> _Exercise details_
Copy every line of the data in which the word "Benjamin" occurs.

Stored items
= = = =
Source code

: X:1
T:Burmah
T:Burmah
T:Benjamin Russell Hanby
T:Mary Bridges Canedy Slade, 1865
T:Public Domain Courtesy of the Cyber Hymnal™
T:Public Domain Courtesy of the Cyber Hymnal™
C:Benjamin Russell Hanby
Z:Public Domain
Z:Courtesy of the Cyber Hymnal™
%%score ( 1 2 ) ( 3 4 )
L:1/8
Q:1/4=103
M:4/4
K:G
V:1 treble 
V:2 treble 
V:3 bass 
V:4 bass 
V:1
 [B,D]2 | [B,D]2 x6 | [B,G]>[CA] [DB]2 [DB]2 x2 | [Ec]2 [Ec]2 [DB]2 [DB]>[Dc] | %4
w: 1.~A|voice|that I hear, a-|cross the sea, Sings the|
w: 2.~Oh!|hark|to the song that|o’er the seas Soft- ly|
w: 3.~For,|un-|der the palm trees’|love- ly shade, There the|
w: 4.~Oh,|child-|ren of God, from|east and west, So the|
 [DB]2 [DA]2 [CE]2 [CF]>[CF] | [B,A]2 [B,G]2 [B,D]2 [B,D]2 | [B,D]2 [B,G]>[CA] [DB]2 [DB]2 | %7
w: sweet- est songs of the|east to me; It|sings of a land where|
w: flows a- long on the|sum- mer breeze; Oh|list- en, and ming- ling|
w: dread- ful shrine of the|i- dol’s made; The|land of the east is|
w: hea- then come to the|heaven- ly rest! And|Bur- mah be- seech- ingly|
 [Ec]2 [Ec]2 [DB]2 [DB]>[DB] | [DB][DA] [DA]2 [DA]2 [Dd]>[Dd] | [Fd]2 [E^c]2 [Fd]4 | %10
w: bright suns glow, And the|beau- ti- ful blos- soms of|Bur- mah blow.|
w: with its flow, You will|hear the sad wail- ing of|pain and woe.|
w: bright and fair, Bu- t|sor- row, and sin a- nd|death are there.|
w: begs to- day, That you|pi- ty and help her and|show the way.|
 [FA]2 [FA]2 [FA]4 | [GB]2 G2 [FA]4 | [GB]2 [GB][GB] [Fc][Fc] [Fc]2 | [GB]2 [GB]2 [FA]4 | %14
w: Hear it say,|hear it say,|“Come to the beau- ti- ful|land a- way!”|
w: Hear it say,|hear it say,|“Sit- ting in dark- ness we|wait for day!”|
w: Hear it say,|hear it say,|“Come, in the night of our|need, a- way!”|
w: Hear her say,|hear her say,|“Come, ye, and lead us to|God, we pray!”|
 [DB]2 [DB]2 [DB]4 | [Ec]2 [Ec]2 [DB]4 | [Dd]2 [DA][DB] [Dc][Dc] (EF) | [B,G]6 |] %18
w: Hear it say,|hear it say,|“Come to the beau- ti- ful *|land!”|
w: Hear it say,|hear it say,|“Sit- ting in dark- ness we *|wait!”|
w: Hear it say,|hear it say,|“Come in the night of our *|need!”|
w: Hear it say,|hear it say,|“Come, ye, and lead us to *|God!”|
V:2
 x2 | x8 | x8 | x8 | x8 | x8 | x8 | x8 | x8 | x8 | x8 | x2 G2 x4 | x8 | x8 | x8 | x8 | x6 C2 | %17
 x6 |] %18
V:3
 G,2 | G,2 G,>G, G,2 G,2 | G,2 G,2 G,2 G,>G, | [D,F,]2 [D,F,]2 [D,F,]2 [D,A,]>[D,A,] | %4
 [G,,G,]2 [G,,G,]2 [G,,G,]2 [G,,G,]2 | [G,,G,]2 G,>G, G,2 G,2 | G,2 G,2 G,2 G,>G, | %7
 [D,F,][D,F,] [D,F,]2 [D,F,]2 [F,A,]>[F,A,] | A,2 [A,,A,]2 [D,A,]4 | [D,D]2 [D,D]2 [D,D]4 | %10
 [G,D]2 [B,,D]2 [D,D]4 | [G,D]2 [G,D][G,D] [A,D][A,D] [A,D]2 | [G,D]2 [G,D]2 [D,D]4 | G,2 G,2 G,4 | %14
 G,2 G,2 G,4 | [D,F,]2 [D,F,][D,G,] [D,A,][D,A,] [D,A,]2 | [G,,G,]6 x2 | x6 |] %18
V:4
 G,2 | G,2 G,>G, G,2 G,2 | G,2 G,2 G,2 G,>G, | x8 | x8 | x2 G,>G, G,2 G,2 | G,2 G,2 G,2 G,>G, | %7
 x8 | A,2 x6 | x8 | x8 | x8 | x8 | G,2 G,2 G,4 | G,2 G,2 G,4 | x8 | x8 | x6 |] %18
= = = =
> _Exercise result_
T:Benjamin Russell Hanby
C:Benjamin Russell Hanby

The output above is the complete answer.